▸ **Work instruction**
Convert the stretch from the start of the entries through the line that contains "Answer: approximately 315°" into a JSON list of strings, one string per line, skipping blank lines. Leave the pictures out of the list.
* * *
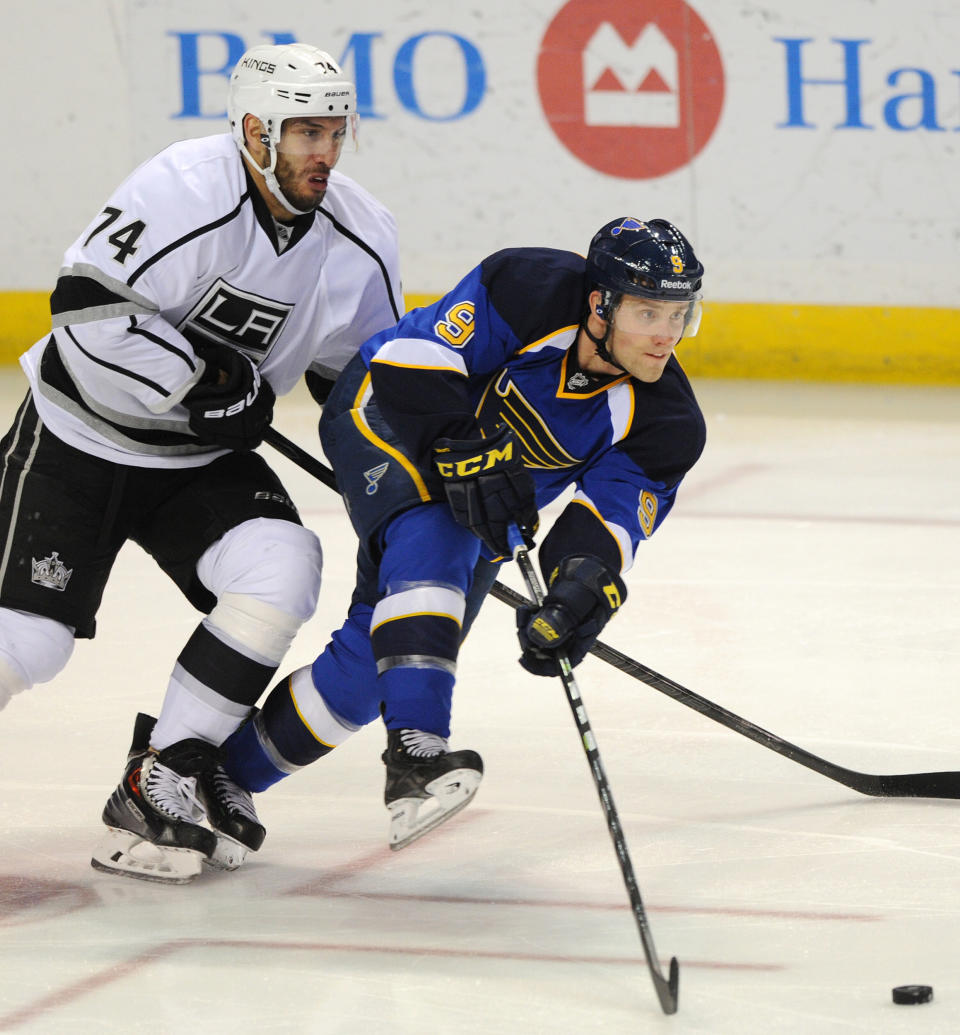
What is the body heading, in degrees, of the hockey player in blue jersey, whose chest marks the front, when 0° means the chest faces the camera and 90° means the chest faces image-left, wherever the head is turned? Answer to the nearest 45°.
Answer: approximately 315°

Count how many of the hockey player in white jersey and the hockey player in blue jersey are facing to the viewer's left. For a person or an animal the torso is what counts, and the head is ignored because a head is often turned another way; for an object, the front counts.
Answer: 0

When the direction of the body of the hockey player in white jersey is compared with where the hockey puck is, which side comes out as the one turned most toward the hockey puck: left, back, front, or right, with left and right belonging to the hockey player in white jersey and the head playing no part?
front

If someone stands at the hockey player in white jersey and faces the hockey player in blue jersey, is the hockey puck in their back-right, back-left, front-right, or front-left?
front-right

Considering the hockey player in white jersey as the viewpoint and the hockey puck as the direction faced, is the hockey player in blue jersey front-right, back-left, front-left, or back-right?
front-left

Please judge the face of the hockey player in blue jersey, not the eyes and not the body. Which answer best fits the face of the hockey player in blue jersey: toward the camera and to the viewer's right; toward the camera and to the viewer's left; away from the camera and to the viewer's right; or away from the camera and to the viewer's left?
toward the camera and to the viewer's right

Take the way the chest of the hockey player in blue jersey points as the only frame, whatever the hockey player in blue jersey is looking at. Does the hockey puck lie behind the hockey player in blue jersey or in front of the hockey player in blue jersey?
in front

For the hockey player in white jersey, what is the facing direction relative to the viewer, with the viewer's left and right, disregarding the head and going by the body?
facing the viewer and to the right of the viewer
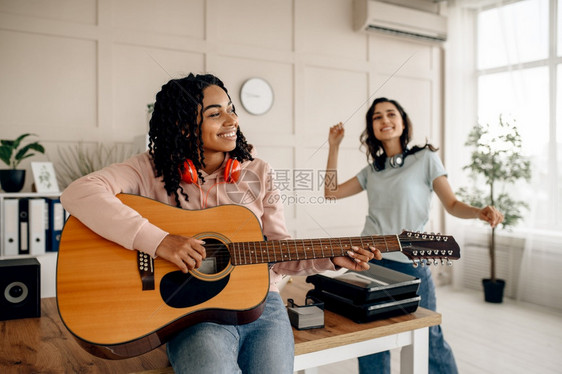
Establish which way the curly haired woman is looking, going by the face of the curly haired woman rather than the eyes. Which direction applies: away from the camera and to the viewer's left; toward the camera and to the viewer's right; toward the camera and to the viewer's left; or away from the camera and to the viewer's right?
toward the camera and to the viewer's right

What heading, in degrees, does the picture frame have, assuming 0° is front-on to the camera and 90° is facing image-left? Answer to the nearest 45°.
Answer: approximately 0°

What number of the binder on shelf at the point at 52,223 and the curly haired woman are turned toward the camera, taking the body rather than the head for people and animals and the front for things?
2
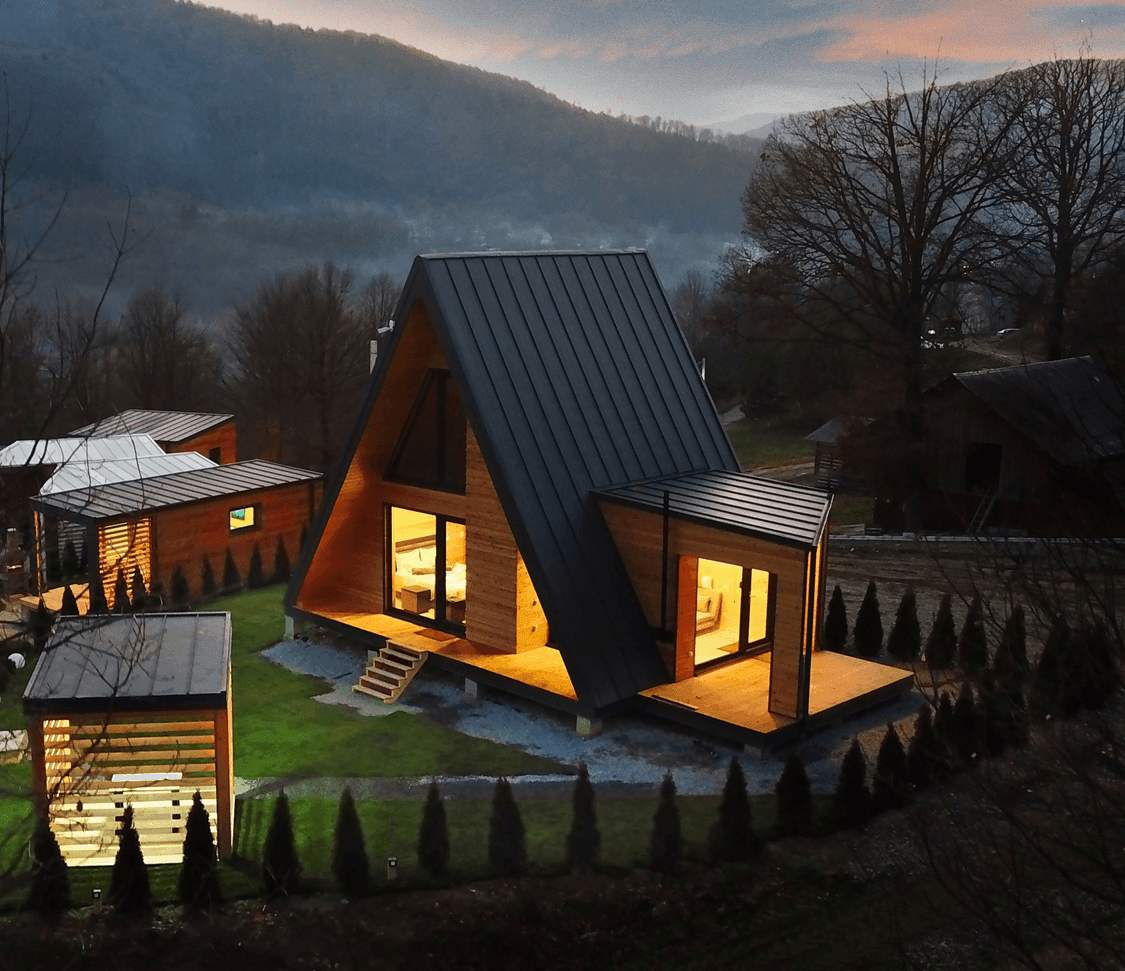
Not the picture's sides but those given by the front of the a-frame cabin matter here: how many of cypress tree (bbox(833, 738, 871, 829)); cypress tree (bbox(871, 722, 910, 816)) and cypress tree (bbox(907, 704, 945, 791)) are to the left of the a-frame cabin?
3

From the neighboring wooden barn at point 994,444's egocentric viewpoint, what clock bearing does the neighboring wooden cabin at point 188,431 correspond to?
the neighboring wooden cabin at point 188,431 is roughly at 1 o'clock from the neighboring wooden barn at point 994,444.

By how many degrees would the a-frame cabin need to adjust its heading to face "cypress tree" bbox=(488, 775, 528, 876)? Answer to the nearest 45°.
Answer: approximately 45° to its left

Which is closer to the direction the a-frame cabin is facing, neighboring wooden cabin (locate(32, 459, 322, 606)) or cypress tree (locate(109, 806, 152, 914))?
the cypress tree

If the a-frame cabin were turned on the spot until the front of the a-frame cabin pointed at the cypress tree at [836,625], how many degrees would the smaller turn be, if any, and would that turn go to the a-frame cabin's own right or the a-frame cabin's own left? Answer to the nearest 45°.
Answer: approximately 180°

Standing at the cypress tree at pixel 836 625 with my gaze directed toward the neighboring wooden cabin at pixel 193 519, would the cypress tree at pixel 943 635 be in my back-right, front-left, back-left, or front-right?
back-left

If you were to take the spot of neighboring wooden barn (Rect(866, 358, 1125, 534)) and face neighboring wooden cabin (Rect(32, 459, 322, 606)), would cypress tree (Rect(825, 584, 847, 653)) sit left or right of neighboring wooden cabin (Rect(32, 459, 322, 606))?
left

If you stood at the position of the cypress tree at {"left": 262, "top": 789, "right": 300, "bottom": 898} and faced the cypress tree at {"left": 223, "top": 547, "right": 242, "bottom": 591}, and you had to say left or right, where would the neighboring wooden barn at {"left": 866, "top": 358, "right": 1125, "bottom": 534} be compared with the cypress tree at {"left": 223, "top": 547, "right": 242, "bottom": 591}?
right

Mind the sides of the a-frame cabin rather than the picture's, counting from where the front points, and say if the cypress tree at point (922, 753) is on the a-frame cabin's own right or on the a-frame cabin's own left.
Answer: on the a-frame cabin's own left

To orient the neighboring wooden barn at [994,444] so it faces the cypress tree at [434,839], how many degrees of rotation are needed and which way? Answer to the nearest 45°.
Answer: approximately 45° to its left

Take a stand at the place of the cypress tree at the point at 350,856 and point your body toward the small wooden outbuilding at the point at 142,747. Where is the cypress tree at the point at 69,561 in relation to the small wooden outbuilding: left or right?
right

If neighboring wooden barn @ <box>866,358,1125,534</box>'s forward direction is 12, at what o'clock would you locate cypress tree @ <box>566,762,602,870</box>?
The cypress tree is roughly at 11 o'clock from the neighboring wooden barn.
* * *
▸ **Solution to this task**
[
  "What is the body heading, in degrees, of the hockey player in blue jersey, whose chest marks the front, when 0° means the chest faces the camera and 90° means the chest faces image-left, wherever the head is turned? Answer to the nearest 45°.",
  "Answer: approximately 315°"
]